The pronunciation of the word within the English-speaking world varies, with some pronouncing it /skɒn/ (rhymes with "gone"), and others /skoʊn/ (rhymes with "tone"). The dominant pronunciation differs by area. Pronunciation rhyming with "tone" is strongest in the English Midlands and Ireland, though it seems to have less prominent patches in Cornwall and Essex. The pronunciation rhyming with "gone" is strongest in Northern England and Scotland, although this also seems to be the favoured pronunciation in Southern England, the Home Counties, and East Anglia. Natives of Ireland and the United States mainly use the /skoʊn/ pronunciation. British dictionaries usually show the /skɒn/ form as the preferred pronunciation, while recognising the //skoʊn// form.

The difference in pronunciation is alluded to in a poem:

I asked the maid in dulcet tone
To order me a buttered scone;
The silly girl has been and gone
And ordered me a buttered scone.

===Etymology===
The origin of the word scone is obscure and may derive from several sources. The most widely accepted origin of 'scone' is the Scottish Gaelic term sgonn, meaning a large lump or mass, reflecting its original form as a rustic, hand-shaped bread, with a mention in Gavin Douglas's 1513 poem, Aeneid. Other proposed etymologies, such as Middle Dutch schoonbrood (fine white bread), are less commonly supported in linguistic studies. The Middle Low German term schöne, meaning fine bread, may also have played a role in the origination of this word.

On the other hand, Sheila MacNiven Cameron derives the word from the town of Scone (/skuːn/) (Scone, Sgàin) in Scotland, the ancient capital where Scottish monarchs were crowned, and on whose Stone of Scone the monarchs of the United Kingdom are still crowned today.

In regard to Griddle scones, in the Scots language and the Northumbrian English dialect, a griddle is called a girdle. The transposition of the sounds is due to linguistic metathesis.

==Bread, cake or just a scone==
What a scone is, either a bread or a cake, is a matter of debate. The Oxford Companion to Food by Alan Davidson names the scone as a cake, which is also the description used by both the Oxford and Cambridge dictionaries. Food writers and producers have also stated it's neither a bread or a cake, as they are richer than bread, but not as rich as cake, with a texture of its own. Unlike bread, scone dough is not kneaded but lightly worked, while cake is made with a batter. The Food Standards Australia New Zealand agency classify them not as a bread or a cake, but in their own category Scones and Rock Cakes.

== History ==
During the Middle Ages, scones were piled up with biscuits to form wedding cakes. The earliest written recording of the usage of the word scone comes from 1480, when a petty customs account stated a baker, Frank Mathewe, had a small wooden chest with "400 spice cakes and 500 scone Jesus". The figure of Jesus was stamped onto baked goods at this time to show the product was made of the highest grade flour. The earliest record written recipe for a scone can be found in a folio of written recipes at the Wellcome Collection and dates from 1669. The recipe, titled "Mrs Fellard's scone cake", includes the ingredients flour, currants, eggs, sugar, a pint of ale yeast and cream. The recipe also offers alternative versions, with one being savoury with bacon and served with gravy, much like American biscuits are today. In the book A History of Scotland from the Earliest Times, it is reported that in the 17th century the poorer classes would bake "oat cakes, or the scone of bere or barley" on a griddle, while the book, History of Scotland from Robert the Bruce to the Union of the Crowns stated under James VI that the poorer people "ate brose and scarcely anything else, and the scone, the bannock, kirnmilk and the kebbuck or cheese".

## Data excerpts

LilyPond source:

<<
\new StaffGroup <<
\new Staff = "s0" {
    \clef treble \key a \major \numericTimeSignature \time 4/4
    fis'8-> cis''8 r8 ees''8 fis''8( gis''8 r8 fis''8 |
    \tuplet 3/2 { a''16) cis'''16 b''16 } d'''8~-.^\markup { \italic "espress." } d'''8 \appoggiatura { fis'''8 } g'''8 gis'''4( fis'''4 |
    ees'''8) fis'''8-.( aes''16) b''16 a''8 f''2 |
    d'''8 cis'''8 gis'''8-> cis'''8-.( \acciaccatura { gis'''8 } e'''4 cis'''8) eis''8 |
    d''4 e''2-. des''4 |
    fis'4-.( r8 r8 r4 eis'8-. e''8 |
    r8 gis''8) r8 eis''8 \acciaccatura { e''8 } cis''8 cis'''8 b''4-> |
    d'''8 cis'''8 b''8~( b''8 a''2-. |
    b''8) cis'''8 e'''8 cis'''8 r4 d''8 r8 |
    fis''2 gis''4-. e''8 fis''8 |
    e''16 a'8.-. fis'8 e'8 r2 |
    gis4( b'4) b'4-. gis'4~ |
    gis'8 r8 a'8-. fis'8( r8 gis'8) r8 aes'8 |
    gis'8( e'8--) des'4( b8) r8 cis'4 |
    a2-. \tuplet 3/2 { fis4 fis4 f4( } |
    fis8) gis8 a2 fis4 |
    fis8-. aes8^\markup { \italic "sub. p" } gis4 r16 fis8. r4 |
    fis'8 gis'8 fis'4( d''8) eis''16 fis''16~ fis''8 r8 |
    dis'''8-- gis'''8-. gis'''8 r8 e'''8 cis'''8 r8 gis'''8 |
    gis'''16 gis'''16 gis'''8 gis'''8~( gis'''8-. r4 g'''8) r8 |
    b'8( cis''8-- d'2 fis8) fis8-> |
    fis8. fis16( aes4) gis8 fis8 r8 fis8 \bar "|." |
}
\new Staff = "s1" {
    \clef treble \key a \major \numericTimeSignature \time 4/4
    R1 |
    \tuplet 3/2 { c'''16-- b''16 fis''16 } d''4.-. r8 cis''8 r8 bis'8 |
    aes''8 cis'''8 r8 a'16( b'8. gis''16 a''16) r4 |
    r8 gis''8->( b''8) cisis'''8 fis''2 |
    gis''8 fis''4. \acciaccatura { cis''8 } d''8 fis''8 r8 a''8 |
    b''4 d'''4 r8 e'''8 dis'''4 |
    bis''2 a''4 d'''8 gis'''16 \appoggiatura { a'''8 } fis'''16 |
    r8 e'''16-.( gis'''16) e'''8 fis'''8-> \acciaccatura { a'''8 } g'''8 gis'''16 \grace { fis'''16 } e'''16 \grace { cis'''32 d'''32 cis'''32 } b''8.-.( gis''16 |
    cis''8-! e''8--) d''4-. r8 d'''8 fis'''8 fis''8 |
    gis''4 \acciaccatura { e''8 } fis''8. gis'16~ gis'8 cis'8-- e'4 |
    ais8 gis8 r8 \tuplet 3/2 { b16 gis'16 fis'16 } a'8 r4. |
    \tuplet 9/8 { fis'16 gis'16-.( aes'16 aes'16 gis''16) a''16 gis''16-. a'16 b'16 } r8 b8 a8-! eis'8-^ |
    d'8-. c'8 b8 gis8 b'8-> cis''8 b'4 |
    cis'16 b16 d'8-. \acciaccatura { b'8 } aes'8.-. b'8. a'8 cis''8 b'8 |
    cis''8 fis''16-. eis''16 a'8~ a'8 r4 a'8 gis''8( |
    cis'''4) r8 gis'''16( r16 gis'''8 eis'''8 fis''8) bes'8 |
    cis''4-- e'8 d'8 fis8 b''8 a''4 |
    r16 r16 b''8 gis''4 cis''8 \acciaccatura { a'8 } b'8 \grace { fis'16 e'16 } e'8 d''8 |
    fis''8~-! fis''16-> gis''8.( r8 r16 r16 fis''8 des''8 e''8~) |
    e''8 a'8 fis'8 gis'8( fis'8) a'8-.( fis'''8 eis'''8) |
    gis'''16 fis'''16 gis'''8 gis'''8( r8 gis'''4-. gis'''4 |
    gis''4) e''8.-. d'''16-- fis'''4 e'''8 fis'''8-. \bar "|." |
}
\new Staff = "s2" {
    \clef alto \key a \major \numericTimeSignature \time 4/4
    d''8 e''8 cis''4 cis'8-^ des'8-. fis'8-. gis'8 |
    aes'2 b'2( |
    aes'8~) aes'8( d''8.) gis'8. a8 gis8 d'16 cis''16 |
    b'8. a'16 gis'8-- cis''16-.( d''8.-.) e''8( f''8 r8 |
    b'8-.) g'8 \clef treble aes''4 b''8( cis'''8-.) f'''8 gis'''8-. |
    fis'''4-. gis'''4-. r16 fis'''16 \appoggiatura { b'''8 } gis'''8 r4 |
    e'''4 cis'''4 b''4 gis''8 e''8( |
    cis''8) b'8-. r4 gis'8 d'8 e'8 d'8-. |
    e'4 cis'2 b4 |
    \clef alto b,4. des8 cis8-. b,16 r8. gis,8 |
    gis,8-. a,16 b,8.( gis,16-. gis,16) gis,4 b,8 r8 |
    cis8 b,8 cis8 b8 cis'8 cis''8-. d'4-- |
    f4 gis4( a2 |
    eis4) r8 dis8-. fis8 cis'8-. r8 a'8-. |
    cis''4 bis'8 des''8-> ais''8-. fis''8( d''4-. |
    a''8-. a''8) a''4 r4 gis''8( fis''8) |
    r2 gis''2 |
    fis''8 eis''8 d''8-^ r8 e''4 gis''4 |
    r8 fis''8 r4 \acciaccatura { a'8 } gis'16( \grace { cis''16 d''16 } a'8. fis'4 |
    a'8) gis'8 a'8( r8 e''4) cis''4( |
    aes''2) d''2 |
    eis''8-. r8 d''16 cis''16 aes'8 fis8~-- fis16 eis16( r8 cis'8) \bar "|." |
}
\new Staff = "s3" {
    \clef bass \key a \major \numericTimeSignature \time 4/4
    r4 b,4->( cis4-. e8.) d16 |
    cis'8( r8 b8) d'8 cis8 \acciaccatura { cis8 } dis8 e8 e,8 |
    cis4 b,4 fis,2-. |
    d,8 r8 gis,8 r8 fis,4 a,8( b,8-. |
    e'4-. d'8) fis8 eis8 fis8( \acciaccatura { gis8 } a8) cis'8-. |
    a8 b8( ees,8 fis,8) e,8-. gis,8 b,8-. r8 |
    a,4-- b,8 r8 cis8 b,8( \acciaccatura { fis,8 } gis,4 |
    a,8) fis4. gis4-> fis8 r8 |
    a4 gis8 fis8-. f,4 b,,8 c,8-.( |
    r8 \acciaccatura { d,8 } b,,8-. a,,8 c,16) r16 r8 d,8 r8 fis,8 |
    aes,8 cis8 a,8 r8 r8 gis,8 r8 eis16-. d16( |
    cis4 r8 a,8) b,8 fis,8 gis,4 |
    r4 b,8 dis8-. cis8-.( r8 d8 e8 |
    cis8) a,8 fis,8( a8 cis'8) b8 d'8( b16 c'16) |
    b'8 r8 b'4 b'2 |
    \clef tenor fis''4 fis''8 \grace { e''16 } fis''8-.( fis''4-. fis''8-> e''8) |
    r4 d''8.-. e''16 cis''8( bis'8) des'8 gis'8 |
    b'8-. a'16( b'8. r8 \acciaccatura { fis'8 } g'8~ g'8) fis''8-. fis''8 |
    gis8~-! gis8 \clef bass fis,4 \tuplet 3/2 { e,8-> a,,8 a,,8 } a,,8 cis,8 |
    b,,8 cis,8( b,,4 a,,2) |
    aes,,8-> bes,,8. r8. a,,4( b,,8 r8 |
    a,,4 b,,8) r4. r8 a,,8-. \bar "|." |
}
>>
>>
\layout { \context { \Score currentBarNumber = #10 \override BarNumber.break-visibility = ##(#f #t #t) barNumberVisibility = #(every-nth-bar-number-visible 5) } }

## Exercises to complete
**a.** Output the stretch of the scone passage from "In regard to" through "and Rock Cakes.".
**b.** In the scone passage, what is the title of the recipe dated 1669?
**c.** Resume the passage on scones after its final sentence.

## Response list
**a.**
In regard to Griddle scones, in the Scots language and the Northumbrian English dialect, a griddle is called a girdle. The transposition of the sounds is due to linguistic metathesis.

==Bread, cake or just a scone==
What a scone is, either a bread or a cake, is a matter of debate. The Oxford Companion to Food by Alan Davidson names the scone as a cake, which is also the description used by both the Oxford and Cambridge dictionaries. Food writers and producers have also stated it's neither a bread or a cake, as they are richer than bread, but not as rich as cake, with a texture of its own. Unlike bread, scone dough is not kneaded but lightly worked, while cake is made with a batter. The Food Standards Australia New Zealand agency classify them not as a bread or a cake, but in their own category Scones and Rock Cakes.

**b.** Mrs Fellard's scone cake

**c.**
When baking powder became available to the masses in 1843, the British sweetened scone that is known today first appeared. The first written recorded reference to the scone being part of the cream tea, was in The Cornishman in 1932, however it is reported that Devonians had adopted scones prior to the Cornish. Modern scones are now widely available in bakeries, Convenience stores and supermarkets. A 2005 market report estimated the UK scone market to be worth £64m, showing a 9% increase over the previous five years. The increase is partly due to an increasing consumer preference for impulse and convenience foods.

Scones sold commercially are usually round, although some brands are hexagonal, as this shape may be tessellated for space efficiency. When prepared at home, they may take various shapes, including triangles, rounds and squares. Baking scones at home is often closely tied to heritage baking. They tend to be made using family recipes rather than recipe books, since it is often a family member who holds the "best" and most-treasured recipe.

In 2023, a West London woman completed a decade-long project to sample a scone at every National Trust location (244 sites across England, Wales and Northern Ireland). Scones became a staple of afternoon tea in the early 19th century, a tradition reputedly popularized by Anna, Duchess of Bedford, who introduced the practice of enjoying scones with tea as a light refreshment between meals.

== Varieties ==
British scones can be lightly sweetened or savoury. They frequently include raisins, currants, cheese or dates. Though most sweetened scones are made with self raising flour, milk, sugar and a fat (traditionally butter), British celebrity baker Mary Berry incorporates an egg into her scone dough. In Scotland and Ulster, savoury varieties of scone include soda scones, also known as soda farls, sour dough scones known as soor dook scones made with sour milk, and potato scones, normally known as tattie scones in Scotland, which resemble small, thin savoury pancakes made with potato flour. Potato scones, also known as Potato Farls or Potato Cakes, are most commonly served fried in a full Scottish breakfast or an Ulster fry.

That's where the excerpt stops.